谢隐淡淡道:“百年前,道宗衍生出一旁支,对道宗精髓一知半解,将其融入非常道,所修炼的也损人利己之道,是为卜道。”
“三十年前,一直偷偷潜藏在道宗的卜道被掌门人发现,驱逐,一行人翻山越岭来到□□扎根,自成一派,害人无数,终于被当时的女帝惠岳发现,派人一举歼灭,本以为已经将此妖道杀绝,谁曾想竟然
还多出一个漏网之鱼。”
“为了给门人报仇,重振卜道,此人处心积虑进入皇宫,取得女帝的信任,在意外得知获得了女帝陛下倾心时更是猖狂,最后更是以私会为由令女帝遣退身旁众侍女,独自进入登月殿活生生掐死女帝,在放一把火制造出她是葬身火海的假象。”

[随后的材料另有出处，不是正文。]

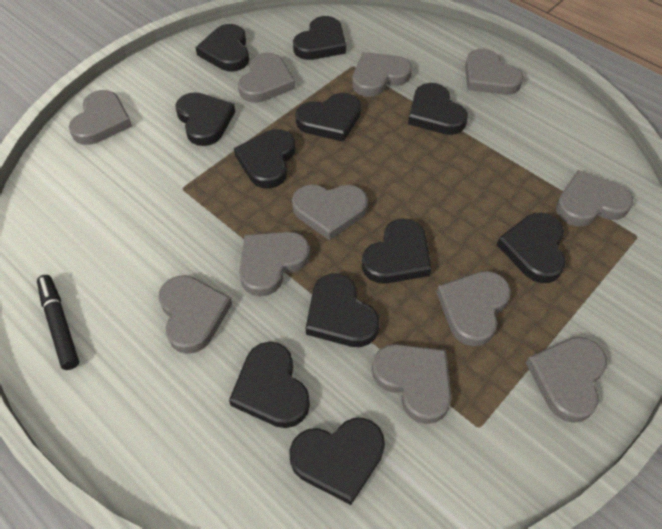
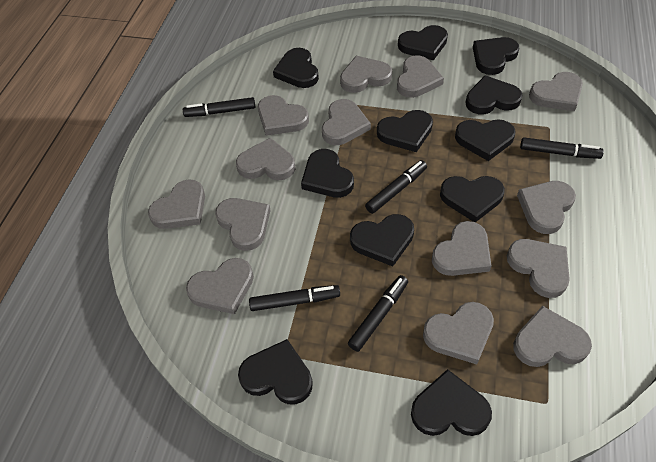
black marker: [37,275,79,370] = 1 -> [183,97,255,117] [249,285,340,311] [348,275,408,352] [365,160,427,214] [520,137,604,159] = 5
grey heart: [69,90,132,145] [158,275,232,354] [238,53,295,103] [239,232,310,296] [292,185,368,240] [352,52,412,97] [372,344,452,424] [436,271,511,346] [465,49,523,95] [526,337,607,423] [556,170,633,226] = 11 -> [148,179,205,229] [186,258,254,314] [215,198,271,251] [236,138,296,180] [258,95,309,136] [322,99,371,145] [340,56,392,93] [397,55,444,98] [423,302,494,364] [432,221,491,276] [507,239,570,298] [513,306,592,367] [517,181,576,234] [529,72,583,111] = 14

谢隐说到此,一顿,复又继续道:“只是他不知道,正好在他进去之前,这位女帝将刻了字的玉佩交到了一个宫女手中,让她仔细收好,那位宫女刚捧着玉佩离开不久,就见登月宫大火熊熊,浓烟四气,跑出来的,只有那位自称是进去救人却未得手的国师大人,而女帝陛下,早已死在登月殿中,等着大火舔舐。”